## Records
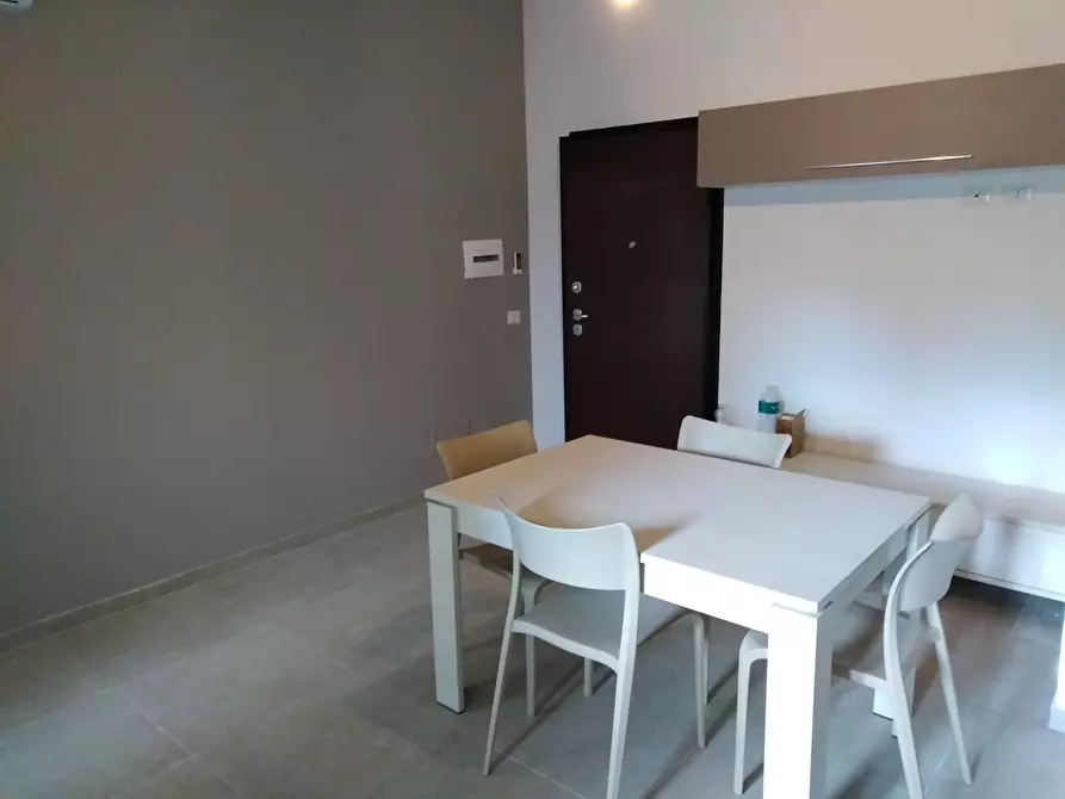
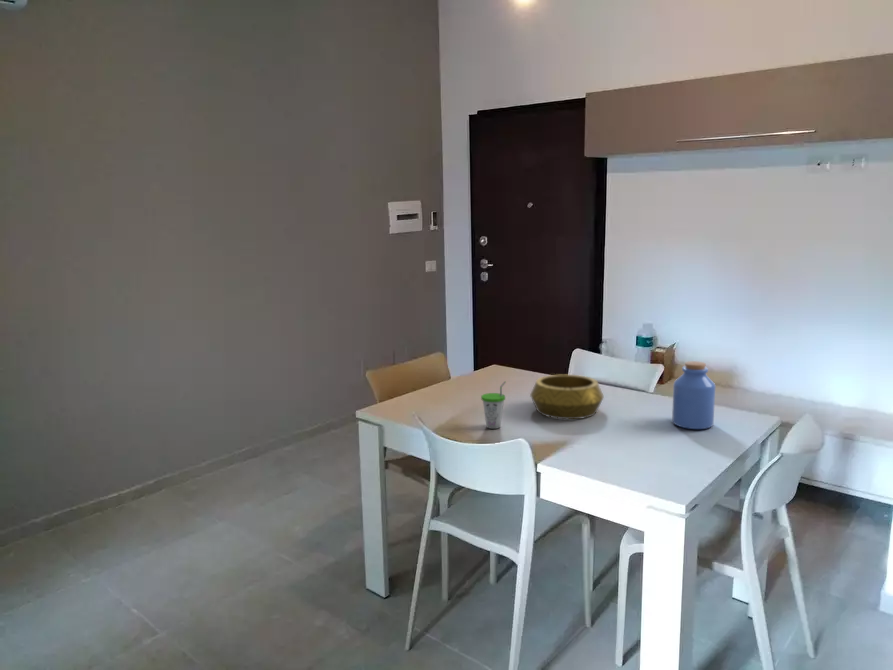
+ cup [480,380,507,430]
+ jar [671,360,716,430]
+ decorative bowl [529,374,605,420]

==

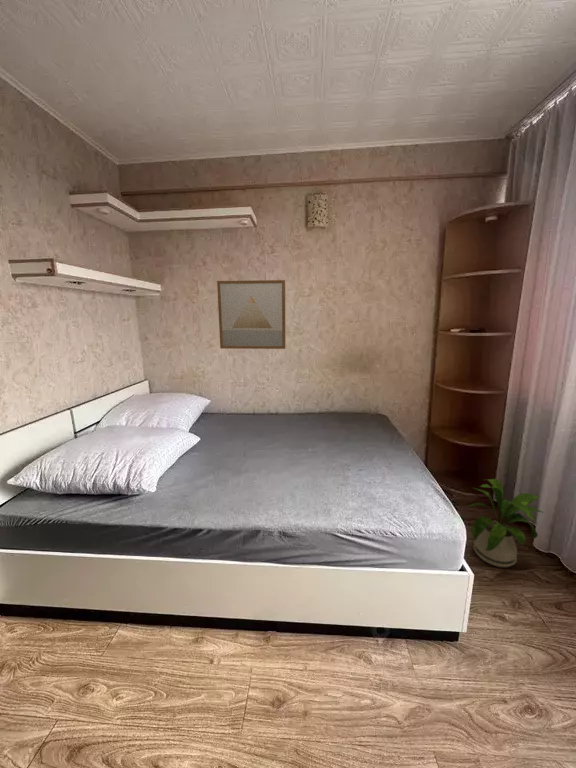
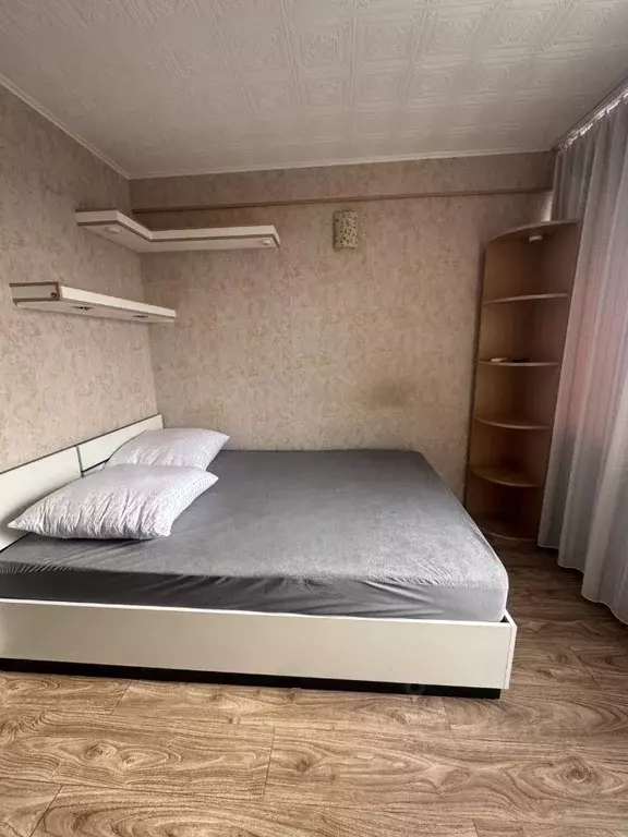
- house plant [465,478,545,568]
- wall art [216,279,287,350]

---

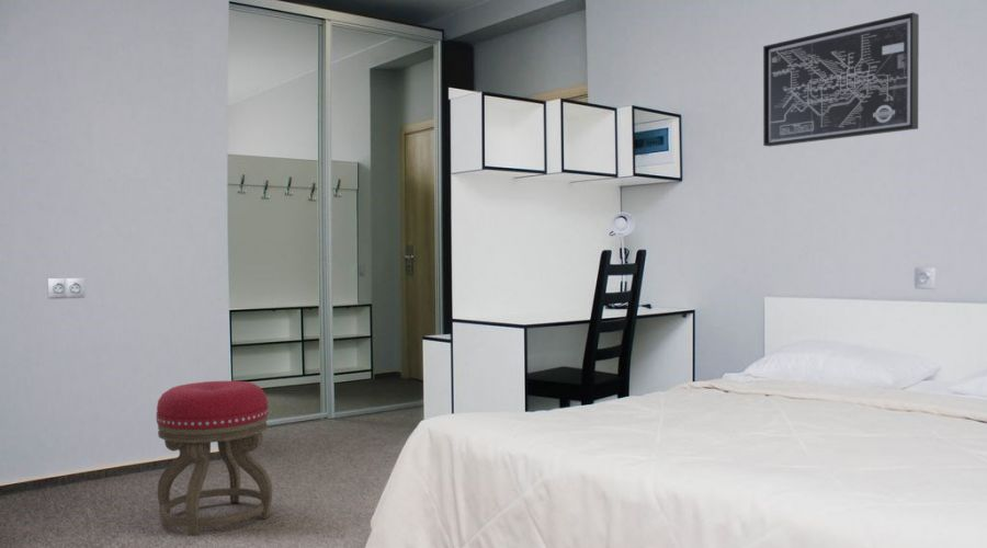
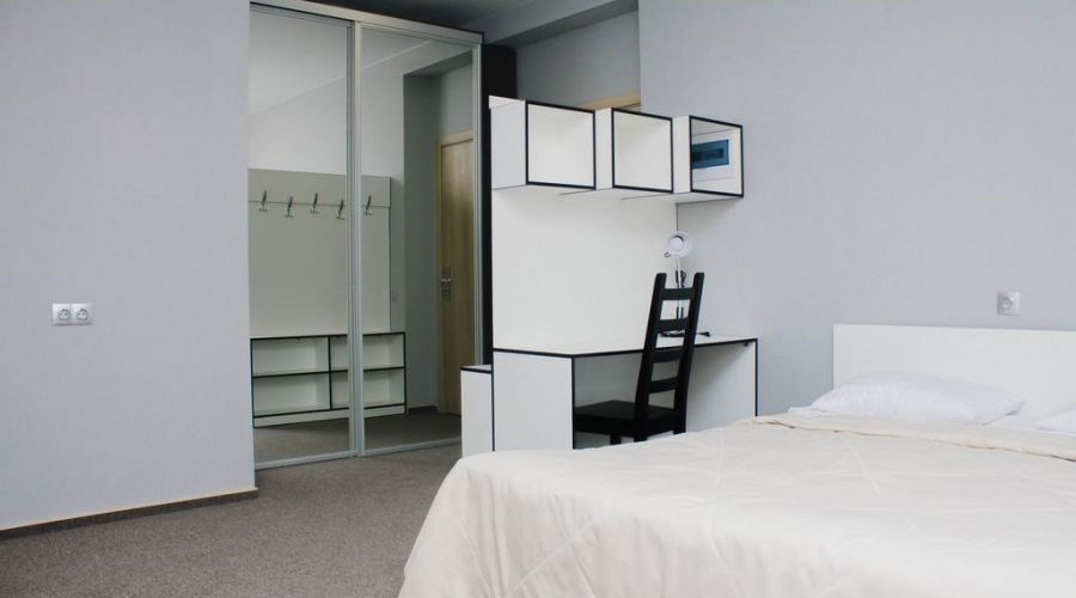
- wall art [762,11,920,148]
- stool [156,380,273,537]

## Work instruction
Starting at the line with "- house plant [465,478,545,568]" and ending at the line with "- wall art [216,279,287,350]", print each line of the listing above exactly, with no other lines.

## The answer
- house plant [465,478,545,568]
- wall art [216,279,287,350]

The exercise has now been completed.